Am I correct that the No. 68 AT-Grenade and the No. 36M Mk I Grenade with Gas check fired from a strengthened Lee Enfield SMLE with 2.5-inch Cup Discharger (E.Y. Rifle) was removed for use by frontline troops in 1943 and only used by the Home Guard? The successor for the No. 68 was the PIAT.
The normal infantry rifle after 1941 became the Lee Enfield No. 4 and that had no possibility to attach the Cup Discharger. As far as I know the No. 68 AT Grenade was not made after 1943 and there gas check not after 1940.
The No.1 MkIII rifle (typically a worn barrel reinforced to the stock with wire binding, termed EmergencY or EY rifle) was issued with No.1 MkI discharger cup and No.36 grenade in France, 1940, and North Africa, 1940-43, and thereafter phased out (for Europe) in favour of the 2-inch mortar. However, the No.1 rifle, cup and No.36 combination were used in the Far East (Burma) until the end of the war in September 1945.
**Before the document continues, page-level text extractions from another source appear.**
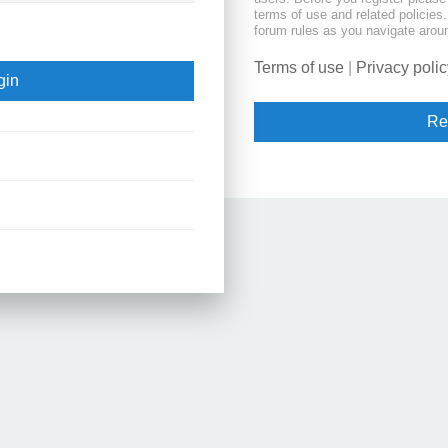
terms of use and related policie
forum rules as you navigate arou
Terms of use
|
Privacy polic
Re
The 2.5-inch Gas Check MkI was manufactured to fulfil British No.36 rifle grenade contracts throughout 1940, final early-war UK production being in December 1940. What was not captured by the Germans in France was either retained for Home use (training of Regular Army, and Home Guard) or sent to the Middle East. UK production of MkI gas checks resumed in December 1944 for a few months for what was termed Stage 2 war requirements (invasion of Japan), but most contracts were terminated before completion.
As for the No.68 A/T grenade, production contracts for the MkII were let from mid-1940. Final assembly of empty MkIII and MkIV grenades was in March 1943. A few No.68 may have been issued in France in 1940, and it was definitely available until the end of the Tunisian Campaign in May 1943 - though I have never encountered a report of its use in combat. The attached inventory of stores held by No.237 field company RASC (British 78th Division) in Tunisia, 20th April 1943, shows 680 No.68 grenades on hand, and in fact the company weekly inventories show that none had been issued during the Tunisian operations. Clearly the Tiger tanks encountered in Tunisia demanded a somewhat more powerful antidote.
The attached page from a wartime news publication shows one soldier carrying a No.1 rifle with discharger cup in the final days of the Tunis battle; probably more likely for firing No.36 grenades than No.68.